À medida que essas inteligências artificiais se tornam o cérebro por trás das decisões de mídia, um novo ator começa a surgir do outro lado do funil: os agentes de IA do consumidor. São sistemas inteligentes que, em breve, não apenas recomendarão produtos, mas tomarão decisões de compra em nome dos usuários, baseados em dados de comportamento, preferências e histórico. Isso já começou a se materializar. A Visa, por exemplo, anunciou recentemente sua infraestrutura para “agentes de compras inteligentes” — pequenos softwares com IA que poderão realizar transações diretamente em nome do consumidor, respeitando regras pré-estabelecidas como orçamento, recorrência e preferências. Esses agentes, integrados a carteiras digitais e plataformas de pagamento, poderão buscar o melhor preço, comparar avaliações, verificar estoques e executar a compra sem intervenção humana.

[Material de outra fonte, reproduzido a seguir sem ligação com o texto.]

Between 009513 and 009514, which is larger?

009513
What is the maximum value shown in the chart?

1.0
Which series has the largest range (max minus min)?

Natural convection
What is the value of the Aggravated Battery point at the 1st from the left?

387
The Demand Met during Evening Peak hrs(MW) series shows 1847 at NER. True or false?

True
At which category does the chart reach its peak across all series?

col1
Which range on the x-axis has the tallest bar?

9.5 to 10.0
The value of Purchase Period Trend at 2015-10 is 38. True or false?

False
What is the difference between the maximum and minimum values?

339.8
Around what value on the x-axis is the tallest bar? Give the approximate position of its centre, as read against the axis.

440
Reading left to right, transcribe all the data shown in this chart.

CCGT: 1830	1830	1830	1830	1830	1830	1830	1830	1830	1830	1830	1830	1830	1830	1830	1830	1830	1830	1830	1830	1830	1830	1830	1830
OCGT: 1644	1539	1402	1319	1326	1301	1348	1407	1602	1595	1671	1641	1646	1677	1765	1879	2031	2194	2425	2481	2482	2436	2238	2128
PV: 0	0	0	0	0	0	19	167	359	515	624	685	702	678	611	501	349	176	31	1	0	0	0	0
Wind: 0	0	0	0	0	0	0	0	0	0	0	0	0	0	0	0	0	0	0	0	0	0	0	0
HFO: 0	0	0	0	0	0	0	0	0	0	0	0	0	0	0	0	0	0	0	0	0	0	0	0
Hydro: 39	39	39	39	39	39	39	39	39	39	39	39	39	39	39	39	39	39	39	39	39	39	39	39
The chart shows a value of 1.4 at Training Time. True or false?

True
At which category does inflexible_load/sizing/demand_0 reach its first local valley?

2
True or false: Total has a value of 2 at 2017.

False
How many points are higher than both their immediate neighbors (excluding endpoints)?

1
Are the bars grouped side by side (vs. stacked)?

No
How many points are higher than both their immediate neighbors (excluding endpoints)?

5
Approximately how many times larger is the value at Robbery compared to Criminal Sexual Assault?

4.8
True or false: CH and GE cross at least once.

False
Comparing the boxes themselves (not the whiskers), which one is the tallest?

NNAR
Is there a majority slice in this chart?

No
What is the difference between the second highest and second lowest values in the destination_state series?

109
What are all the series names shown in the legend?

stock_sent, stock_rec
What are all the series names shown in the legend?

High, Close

Não se trata mais de convencer uma pessoa, mas sim de ser a escolha lógica de um sistema que sabe o que o usuário gosta, que tipo de embalagem ele prefere, o que ele já comprou e com o que se engajou emocionalmente no passado.
Nesse novo arranjo, o branding passa a ser mais do que uma ferramenta de construção de percepção. Ele passa a ser o argumento invisível que embasa as decisões automatizadas de compra. Em outras palavras: é a força da marca que vai influenciar o julgamento do agente de IA. Não porque o algoritmo tem uma opinião própria — mas porque ele reconhecerá, com base em dados, que aquele consumidor “prefere Apple a Samsung”, “confia na marca Omo”, ou “se conecta com os valores da Natura”. Essa preferência não se constrói com um clique, nem com uma oferta irresistível. Ela se constrói com branding. Com narrativas consistentes, presença relevante, atributos emocionais e reconhecimento contínuo.
Joe Burns, colunista da AdAge, afirmou recentemente que “a construção de marca está prestes a se tornar a maior vantagem de desempenho de um profissional de marketing”. E essa visão não poderia ser mais pertinente neste momento. Afinal, os sistemas de IA não escolhem com base apenas em lances ou CPCs — eles operam sobre padrões de afinidade. Eles analisam o que o consumidor já viu, curtiu, procurou, clicou, e constroem modelos de predição baseados nesses dados. Se a marca não estiver entre os dados que alimentam esses modelos, ela simplesmente não será recomendada. Não será escolhida.
A automação da jornada de venda é um caminho sem volta. E não é negativo — pelo contrário, libera o marketing de tarefas operacionais e permite foco em estratégia e diferenciação. Mas ela impõe uma nova responsabilidade: garantir que a marca esteja presente, lembrada e desejada antes mesmo do momento da conversão. Porque a IA vai decidir a venda — mas a decisão da IA será moldada por tudo o que o consumidor já sentiu e vivenciou em relação à sua marca.
Neste novo mundo, performance é consequência. Branding é a causa. E o marketing estratégico, agora mais do que nunca, precisa lembrar disso.